DATA RECORDS:
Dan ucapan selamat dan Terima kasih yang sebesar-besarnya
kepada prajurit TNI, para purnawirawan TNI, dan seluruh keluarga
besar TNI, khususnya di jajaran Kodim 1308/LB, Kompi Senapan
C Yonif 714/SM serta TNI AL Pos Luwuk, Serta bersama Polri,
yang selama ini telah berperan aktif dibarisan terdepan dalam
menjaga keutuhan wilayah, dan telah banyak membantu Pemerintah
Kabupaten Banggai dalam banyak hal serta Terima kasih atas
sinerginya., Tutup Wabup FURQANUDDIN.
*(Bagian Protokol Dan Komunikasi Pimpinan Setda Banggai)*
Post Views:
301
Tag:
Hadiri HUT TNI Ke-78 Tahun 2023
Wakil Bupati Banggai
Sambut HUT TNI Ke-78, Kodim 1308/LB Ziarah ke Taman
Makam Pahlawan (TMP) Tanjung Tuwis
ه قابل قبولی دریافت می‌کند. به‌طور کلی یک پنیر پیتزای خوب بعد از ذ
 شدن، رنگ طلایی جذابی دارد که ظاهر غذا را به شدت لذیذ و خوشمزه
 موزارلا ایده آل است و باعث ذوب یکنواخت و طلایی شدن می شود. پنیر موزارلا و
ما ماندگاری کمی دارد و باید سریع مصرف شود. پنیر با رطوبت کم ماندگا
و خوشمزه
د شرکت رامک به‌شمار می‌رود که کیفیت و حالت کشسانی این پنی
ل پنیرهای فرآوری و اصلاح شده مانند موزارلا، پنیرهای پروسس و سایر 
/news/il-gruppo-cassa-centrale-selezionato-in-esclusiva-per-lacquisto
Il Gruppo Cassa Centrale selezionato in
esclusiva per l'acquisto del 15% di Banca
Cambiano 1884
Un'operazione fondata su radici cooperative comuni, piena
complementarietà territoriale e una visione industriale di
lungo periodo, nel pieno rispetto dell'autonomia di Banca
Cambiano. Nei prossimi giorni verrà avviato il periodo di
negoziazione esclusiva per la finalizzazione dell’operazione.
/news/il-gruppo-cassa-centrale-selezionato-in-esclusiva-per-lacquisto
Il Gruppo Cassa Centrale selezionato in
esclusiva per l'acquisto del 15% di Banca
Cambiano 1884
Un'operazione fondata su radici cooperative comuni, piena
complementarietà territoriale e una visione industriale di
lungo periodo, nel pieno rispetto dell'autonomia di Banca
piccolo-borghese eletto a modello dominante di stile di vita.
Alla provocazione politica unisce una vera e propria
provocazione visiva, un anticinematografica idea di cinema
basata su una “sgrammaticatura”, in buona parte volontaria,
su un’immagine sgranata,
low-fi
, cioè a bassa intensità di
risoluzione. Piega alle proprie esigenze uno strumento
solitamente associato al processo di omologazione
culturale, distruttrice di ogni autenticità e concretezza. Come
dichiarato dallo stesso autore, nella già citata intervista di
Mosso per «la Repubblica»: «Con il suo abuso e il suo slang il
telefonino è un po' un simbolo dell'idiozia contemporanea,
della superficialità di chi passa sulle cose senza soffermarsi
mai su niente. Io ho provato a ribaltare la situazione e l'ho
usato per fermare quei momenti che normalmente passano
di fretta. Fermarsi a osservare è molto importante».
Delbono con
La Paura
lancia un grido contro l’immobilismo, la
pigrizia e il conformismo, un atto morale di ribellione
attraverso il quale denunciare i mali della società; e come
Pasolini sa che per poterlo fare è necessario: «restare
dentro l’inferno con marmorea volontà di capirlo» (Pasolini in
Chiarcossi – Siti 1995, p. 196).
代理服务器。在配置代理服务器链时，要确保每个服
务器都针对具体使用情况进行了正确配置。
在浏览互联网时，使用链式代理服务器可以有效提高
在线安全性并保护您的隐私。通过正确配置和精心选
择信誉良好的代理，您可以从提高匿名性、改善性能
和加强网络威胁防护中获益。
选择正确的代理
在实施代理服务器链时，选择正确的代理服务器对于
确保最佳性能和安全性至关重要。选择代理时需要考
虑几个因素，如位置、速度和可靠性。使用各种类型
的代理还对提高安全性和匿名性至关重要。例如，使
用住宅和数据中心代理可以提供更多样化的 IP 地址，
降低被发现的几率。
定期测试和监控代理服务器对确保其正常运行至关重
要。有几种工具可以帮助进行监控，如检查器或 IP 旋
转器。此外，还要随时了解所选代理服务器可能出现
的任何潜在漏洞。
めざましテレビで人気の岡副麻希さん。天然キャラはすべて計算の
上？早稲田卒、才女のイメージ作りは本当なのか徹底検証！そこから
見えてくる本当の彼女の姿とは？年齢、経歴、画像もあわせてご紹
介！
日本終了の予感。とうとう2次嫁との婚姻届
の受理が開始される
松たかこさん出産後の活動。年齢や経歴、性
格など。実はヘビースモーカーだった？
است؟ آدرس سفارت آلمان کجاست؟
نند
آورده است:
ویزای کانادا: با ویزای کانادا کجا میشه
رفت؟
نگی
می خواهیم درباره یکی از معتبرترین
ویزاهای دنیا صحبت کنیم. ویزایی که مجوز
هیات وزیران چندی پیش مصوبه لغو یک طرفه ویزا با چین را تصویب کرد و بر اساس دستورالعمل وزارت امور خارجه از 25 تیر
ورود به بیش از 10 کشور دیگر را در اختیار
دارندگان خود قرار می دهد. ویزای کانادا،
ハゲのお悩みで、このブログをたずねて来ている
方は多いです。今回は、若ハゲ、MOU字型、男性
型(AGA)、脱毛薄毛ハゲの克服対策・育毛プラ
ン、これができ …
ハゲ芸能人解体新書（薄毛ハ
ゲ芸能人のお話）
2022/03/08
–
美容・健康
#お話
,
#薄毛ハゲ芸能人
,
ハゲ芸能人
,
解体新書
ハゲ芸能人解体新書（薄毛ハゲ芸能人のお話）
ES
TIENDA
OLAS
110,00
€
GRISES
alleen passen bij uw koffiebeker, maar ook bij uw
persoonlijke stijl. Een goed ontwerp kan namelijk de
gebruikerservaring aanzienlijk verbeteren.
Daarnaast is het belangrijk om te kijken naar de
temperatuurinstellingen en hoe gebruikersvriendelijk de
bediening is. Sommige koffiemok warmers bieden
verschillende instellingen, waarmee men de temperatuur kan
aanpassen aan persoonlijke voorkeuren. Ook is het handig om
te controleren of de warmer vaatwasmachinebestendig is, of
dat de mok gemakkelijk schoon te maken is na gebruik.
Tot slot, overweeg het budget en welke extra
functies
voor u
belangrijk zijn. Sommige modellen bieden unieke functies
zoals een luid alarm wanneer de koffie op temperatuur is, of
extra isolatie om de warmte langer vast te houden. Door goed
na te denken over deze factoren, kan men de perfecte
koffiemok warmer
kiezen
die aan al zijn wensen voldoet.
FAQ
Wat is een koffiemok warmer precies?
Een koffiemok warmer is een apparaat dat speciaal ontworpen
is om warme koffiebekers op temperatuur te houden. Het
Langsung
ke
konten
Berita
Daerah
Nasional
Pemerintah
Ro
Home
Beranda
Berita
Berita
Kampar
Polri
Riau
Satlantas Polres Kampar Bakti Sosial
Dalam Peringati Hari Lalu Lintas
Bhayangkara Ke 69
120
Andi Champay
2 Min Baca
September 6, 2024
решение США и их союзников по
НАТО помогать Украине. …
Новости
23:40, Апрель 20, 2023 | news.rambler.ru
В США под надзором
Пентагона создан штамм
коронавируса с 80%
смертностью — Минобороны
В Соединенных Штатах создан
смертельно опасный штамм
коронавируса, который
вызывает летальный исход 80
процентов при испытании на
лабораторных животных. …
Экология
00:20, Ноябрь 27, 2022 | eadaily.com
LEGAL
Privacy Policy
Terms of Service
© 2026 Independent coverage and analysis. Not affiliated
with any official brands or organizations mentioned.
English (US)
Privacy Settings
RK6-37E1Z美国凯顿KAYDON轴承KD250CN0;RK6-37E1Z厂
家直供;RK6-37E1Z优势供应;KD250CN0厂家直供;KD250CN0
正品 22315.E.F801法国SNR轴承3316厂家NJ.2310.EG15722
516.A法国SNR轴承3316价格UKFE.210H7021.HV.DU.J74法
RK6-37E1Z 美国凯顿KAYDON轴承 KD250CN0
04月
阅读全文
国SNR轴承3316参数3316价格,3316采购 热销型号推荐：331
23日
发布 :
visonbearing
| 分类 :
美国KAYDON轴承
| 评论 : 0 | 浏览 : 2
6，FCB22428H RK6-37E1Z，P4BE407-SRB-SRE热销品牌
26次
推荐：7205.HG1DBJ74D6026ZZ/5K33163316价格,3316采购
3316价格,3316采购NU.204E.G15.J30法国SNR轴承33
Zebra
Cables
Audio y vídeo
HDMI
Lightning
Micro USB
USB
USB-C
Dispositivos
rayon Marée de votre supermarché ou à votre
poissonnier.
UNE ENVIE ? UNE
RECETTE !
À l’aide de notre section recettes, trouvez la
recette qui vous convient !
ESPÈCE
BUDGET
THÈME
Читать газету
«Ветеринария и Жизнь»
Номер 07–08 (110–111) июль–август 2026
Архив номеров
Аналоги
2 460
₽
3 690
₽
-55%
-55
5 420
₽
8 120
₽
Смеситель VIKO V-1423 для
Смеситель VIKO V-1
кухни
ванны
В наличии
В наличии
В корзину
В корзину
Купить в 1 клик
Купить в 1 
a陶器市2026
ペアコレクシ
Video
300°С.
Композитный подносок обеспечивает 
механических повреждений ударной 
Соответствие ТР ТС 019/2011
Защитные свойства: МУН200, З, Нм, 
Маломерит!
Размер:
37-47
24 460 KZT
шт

WHAT IS NEEDED: Rewrite the items from their first line through the line that contains "Kabupaten Banggai dalam", replacing "prajurit" with "anggota" and leaving everything else unchanged.

RESPONSE AREA:
Dan ucapan selamat dan Terima kasih yang sebesar-besarnya
kepada anggota TNI, para purnawirawan TNI, dan seluruh keluarga
besar TNI, khususnya di jajaran Kodim 1308/LB, Kompi Senapan
C Yonif 714/SM serta TNI AL Pos Luwuk, Serta bersama Polri,
yang selama ini telah berperan aktif dibarisan terdepan dalam
menjaga keutuhan wilayah, dan telah banyak membantu Pemerintah
Kabupaten Banggai dalam banyak hal serta Terima kasih atas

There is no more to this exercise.